* Task *
Pictures aside, each record should be reproduced exactly.

***

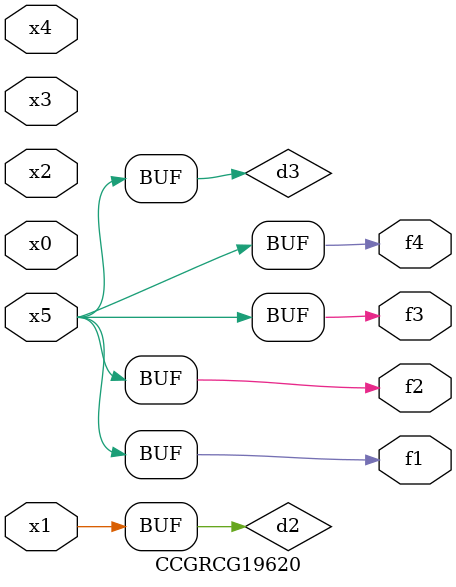
<source format=v>
module CCGRCG19620(
	input x0, x1, x2, x3, x4, x5,
	output f1, f2, f3, f4
);

	wire d1, d2, d3;

	not (d1, x5);
	or (d2, x1);
	xnor (d3, d1);
	assign f1 = d3;
	assign f2 = d3;
	assign f3 = d3;
	assign f4 = d3;
endmodule

</source>
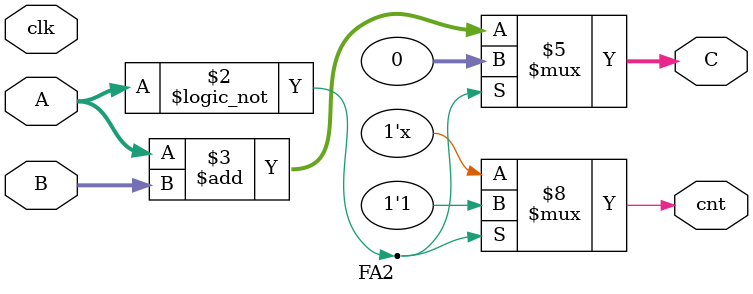
<source format=v>
/**
 * @file FA2.v
 * @brief 32-bit Full Adder module with control signal in Verilog.
 * @author Shima Baniadamdizaj
 * @email baniadam.shima@gmail.com
 */

module FA2(
  input [31:0] A, ///< 32-bit input operand A
  input [31:0] B, ///< 32-bit input operand B
  input clk,      ///< Clock input
  output reg cnt, ///< Control signal
  output reg [31:0] C ///< 32-bit output result
);

  // Initial block to check for a special case and set initial values
  initial
  begin
    if (A == 32'h00000000)
    begin
      cnt = 1;         // Set control signal
      C = 32'h00000000; // Result is zero
    end
    else
      C = (A + B); // Default operation is addition
  end

endmodule

</source>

***

* Solution for this task *
<source format=v>
module CCGRCG19620(
	input x0, x1, x2, x3, x4, x5,
	output f1, f2, f3, f4
);

	wire d1, d2, d3;

	not (d1, x5);
	or (d2, x1);
	xnor (d3, d1);
	assign f1 = d3;
	assign f2 = d3;
	assign f3 = d3;
	assign f4 = d3;
endmodule

</source>
<source format=v>
/**
 * @file FA2.v
 * @brief 32-bit Full Adder module with control signal in Verilog.
 * @author Shima Baniadamdizaj
 * @email baniadam.shima@gmail.com
 */

module FA2(
  input [31:0] A, ///< 32-bit input operand A
  input [31:0] B, ///< 32-bit input operand B
  input clk,      ///< Clock input
  output reg cnt, ///< Control signal
  output reg [31:0] C ///< 32-bit output result
);

  // Initial block to check for a special case and set initial values
  initial
  begin
    if (A == 32'h00000000)
    begin
      cnt = 1;         // Set control signal
      C = 32'h00000000; // Result is zero
    end
    else
      C = (A + B); // Default operation is addition
  end

endmodule

</source>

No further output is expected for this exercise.